Le voyage immobile du jour nous emmène notamment dans les travées de San Siro, dans les colonnes de «The Lancet» et sur parking de Mulhouse. Dans les coulisses du banquet baroque et cruel auquel le Covid-19 a convoqué le monde.

Tous les matins, je me lève. Un café, et je consulte le compteur des morts de la Johns Hopkins University à Baltimore, Maryland. A gauche de l’écran, ils sont aujourd’hui 787'010 infectés; au milieu, 37'829 morts; à droite, les guéris, 166'214. Ne cliquez pas, cette fascination morbide est une addiction. Car la bête est en mouvement, en direct, avec ces petits tentacules qui s’accrochent aux récepteurs ACE-2 des cellules saines de ses victimes.
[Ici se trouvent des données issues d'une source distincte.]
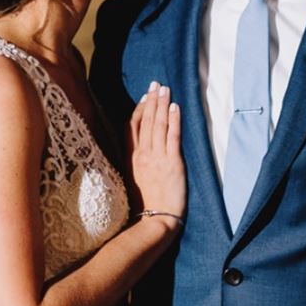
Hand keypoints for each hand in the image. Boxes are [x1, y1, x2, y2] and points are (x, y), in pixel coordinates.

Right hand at [128, 81, 184, 222]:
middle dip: (151, 101)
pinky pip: (172, 136)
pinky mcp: (172, 162)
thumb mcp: (132, 181)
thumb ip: (134, 164)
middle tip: (156, 84)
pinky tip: (175, 107)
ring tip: (165, 89)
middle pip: (145, 121)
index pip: (132, 128)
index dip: (138, 110)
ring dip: (161, 104)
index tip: (143, 98)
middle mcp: (142, 154)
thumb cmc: (145, 206)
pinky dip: (173, 120)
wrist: (154, 221)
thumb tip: (138, 153)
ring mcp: (157, 157)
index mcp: (131, 158)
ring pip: (157, 124)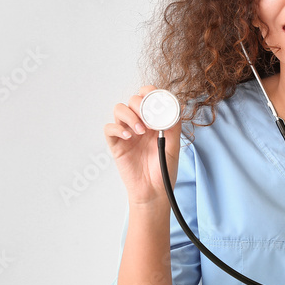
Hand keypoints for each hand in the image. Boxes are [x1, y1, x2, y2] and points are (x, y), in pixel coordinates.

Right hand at [103, 86, 182, 205]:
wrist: (154, 192)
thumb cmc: (164, 171)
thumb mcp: (174, 147)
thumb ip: (174, 127)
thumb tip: (175, 108)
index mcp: (154, 122)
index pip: (148, 97)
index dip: (149, 92)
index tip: (155, 98)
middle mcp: (139, 124)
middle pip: (132, 100)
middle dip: (139, 104)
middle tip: (148, 118)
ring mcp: (126, 133)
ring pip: (119, 109)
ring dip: (129, 115)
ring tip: (140, 131)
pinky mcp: (116, 145)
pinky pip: (109, 128)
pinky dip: (117, 128)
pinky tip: (128, 137)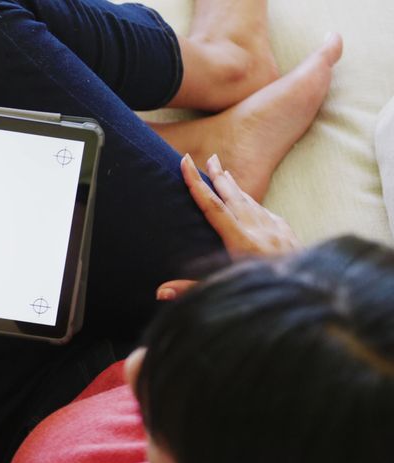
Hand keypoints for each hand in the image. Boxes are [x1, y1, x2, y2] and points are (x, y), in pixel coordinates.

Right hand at [158, 154, 302, 300]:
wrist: (311, 296)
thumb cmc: (263, 295)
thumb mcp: (225, 291)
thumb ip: (191, 289)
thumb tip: (160, 292)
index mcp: (241, 242)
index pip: (213, 207)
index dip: (196, 184)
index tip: (185, 163)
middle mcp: (259, 230)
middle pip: (233, 196)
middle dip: (218, 175)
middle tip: (208, 157)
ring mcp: (276, 230)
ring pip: (251, 201)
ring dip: (235, 186)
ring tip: (224, 172)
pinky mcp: (287, 234)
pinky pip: (266, 212)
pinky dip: (253, 202)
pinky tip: (249, 201)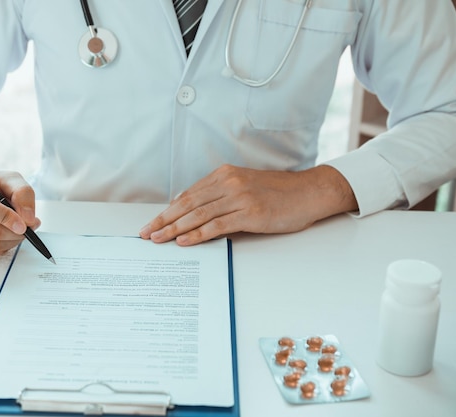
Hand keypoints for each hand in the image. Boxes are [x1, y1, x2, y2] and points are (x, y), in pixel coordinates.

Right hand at [0, 161, 39, 255]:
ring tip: (20, 229)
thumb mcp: (9, 179)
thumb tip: (28, 219)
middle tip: (29, 226)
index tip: (23, 224)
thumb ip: (22, 193)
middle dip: (15, 231)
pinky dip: (4, 245)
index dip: (6, 217)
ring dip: (12, 240)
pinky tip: (8, 235)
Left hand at [139, 164, 357, 245]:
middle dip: (164, 220)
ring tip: (158, 240)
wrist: (309, 192)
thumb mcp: (244, 187)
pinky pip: (217, 226)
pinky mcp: (250, 213)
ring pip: (198, 215)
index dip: (168, 211)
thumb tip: (190, 209)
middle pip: (188, 204)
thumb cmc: (278, 193)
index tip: (153, 222)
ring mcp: (239, 197)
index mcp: (224, 175)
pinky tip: (183, 241)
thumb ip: (218, 195)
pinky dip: (197, 234)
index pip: (188, 195)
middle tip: (146, 233)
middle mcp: (229, 183)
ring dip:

La fac de médecine de la JSU est l’une des plus réputées des États-Unis. Elle a eu la très bonne idée, quand le coronavirus, en tout début d’année, n’était encore considéré ici que comme un exotisme sanitaire chinois sans conséquences, de traquer la flambée épidémique en collectant les données «open source» disponibles, bien plus fiables que celles de certains États.